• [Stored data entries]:
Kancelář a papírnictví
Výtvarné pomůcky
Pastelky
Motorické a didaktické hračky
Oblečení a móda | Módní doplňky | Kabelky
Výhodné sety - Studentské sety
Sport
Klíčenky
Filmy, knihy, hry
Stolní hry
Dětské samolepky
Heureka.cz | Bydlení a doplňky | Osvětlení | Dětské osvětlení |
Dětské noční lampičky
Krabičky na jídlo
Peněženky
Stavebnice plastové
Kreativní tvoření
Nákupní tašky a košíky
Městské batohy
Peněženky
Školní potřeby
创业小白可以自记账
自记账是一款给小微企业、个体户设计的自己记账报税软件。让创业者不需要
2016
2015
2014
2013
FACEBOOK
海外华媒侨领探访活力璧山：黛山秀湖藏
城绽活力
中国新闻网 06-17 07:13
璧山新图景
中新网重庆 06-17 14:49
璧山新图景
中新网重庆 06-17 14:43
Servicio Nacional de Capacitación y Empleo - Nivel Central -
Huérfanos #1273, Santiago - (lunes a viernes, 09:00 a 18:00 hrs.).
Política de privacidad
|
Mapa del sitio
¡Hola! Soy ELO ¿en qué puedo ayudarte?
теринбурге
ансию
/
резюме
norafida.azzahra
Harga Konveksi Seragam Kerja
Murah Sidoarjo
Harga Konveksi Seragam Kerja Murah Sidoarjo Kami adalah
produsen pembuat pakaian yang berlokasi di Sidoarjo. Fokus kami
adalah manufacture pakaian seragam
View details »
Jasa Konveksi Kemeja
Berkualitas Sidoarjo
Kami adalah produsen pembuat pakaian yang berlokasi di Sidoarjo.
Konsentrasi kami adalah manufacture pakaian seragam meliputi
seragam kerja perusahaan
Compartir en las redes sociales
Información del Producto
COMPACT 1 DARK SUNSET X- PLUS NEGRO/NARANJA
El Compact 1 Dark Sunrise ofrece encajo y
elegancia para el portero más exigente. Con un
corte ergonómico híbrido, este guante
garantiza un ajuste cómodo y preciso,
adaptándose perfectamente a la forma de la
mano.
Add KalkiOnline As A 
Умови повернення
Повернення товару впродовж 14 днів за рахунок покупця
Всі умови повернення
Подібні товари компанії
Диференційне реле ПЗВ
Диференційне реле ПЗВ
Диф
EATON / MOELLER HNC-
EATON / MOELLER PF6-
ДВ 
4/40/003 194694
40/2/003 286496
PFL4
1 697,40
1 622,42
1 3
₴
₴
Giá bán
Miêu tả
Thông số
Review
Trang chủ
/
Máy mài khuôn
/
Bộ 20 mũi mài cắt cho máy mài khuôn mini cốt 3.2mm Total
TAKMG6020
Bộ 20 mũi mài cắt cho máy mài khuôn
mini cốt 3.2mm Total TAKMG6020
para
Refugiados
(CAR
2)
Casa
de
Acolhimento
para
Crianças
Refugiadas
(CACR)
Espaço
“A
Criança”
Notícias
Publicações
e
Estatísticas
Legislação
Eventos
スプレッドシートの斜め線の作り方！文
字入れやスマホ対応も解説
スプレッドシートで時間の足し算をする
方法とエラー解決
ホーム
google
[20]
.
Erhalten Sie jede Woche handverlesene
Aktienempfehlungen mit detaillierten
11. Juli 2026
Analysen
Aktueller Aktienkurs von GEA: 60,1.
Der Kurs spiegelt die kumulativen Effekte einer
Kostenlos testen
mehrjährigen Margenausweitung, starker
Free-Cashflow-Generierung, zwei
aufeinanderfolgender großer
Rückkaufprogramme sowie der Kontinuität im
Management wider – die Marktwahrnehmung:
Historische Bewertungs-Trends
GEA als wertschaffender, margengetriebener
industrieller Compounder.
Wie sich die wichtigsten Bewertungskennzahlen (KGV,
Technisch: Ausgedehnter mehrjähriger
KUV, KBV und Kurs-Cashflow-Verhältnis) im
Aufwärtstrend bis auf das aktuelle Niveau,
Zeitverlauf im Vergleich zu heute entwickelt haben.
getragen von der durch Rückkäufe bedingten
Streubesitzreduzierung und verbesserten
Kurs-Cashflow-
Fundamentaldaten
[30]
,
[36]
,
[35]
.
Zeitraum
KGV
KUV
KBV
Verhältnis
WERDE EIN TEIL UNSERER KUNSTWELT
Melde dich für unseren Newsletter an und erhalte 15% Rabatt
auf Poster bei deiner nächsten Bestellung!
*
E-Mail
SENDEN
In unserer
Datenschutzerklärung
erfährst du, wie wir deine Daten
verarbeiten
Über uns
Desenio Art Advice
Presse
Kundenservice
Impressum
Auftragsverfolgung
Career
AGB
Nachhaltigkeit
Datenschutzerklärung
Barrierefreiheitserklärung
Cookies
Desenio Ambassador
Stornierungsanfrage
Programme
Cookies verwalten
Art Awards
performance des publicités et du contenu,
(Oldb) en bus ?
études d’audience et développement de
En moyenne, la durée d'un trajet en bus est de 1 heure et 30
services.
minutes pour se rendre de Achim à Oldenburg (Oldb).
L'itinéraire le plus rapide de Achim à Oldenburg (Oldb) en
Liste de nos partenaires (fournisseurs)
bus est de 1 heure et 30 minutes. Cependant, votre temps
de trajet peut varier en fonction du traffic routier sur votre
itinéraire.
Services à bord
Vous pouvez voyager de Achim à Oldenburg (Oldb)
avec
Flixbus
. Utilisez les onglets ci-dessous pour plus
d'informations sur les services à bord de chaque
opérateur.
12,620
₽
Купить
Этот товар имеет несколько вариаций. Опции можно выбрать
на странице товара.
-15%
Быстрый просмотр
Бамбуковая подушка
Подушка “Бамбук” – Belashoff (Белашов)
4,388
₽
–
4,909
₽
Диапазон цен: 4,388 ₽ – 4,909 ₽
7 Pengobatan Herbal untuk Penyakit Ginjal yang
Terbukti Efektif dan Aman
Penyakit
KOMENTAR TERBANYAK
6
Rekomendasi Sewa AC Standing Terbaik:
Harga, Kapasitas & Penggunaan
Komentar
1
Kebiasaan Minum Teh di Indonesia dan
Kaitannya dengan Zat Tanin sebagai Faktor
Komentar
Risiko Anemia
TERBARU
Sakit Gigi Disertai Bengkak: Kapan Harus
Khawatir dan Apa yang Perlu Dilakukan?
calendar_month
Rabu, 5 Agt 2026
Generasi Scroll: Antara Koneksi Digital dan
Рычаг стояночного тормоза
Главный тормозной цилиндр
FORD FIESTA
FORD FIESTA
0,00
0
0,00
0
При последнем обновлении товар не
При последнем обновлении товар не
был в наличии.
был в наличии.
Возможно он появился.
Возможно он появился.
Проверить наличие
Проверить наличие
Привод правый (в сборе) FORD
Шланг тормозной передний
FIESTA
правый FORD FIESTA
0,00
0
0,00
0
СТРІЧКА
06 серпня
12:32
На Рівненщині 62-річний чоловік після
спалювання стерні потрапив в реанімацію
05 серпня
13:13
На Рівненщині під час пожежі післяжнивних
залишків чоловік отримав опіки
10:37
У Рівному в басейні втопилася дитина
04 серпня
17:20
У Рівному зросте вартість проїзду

• [INSTRUCTIONS TO FOLLOW]: Set out every line from the start of the rows through the line containing "中新网重庆 06-17 14:43", inclusive, as a JSON list of strings with one string per line. Leave out blank lines.

• [YOUR RESPONSE]:
[
  "Kancelář a papírnictví",
  "Výtvarné pomůcky",
  "Pastelky",
  "Motorické a didaktické hračky",
  "Oblečení a móda | Módní doplňky | Kabelky",
  "Výhodné sety - Studentské sety",
  "Sport",
  "Klíčenky",
  "Filmy, knihy, hry",
  "Stolní hry",
  "Dětské samolepky",
  "Heureka.cz | Bydlení a doplňky | Osvětlení | Dětské osvětlení |",
  "Dětské noční lampičky",
  "Krabičky na jídlo",
  "Peněženky",
  "Stavebnice plastové",
  "Kreativní tvoření",
  "Nákupní tašky a košíky",
  "Městské batohy",
  "Peněženky",
  "Školní potřeby",
  "创业小白可以自记账",
  "自记账是一款给小微企业、个体户设计的自己记账报税软件。让创业者不需要",
  "2016",
  "2015",
  "2014",
  "2013",
  "FACEBOOK",
  "海外华媒侨领探访活力璧山：黛山秀湖藏",
  "城绽活力",
  "中国新闻网 06-17 07:13",
  "璧山新图景",
  "中新网重庆 06-17 14:49",
  "璧山新图景",
  "中新网重庆 06-17 14:43"
]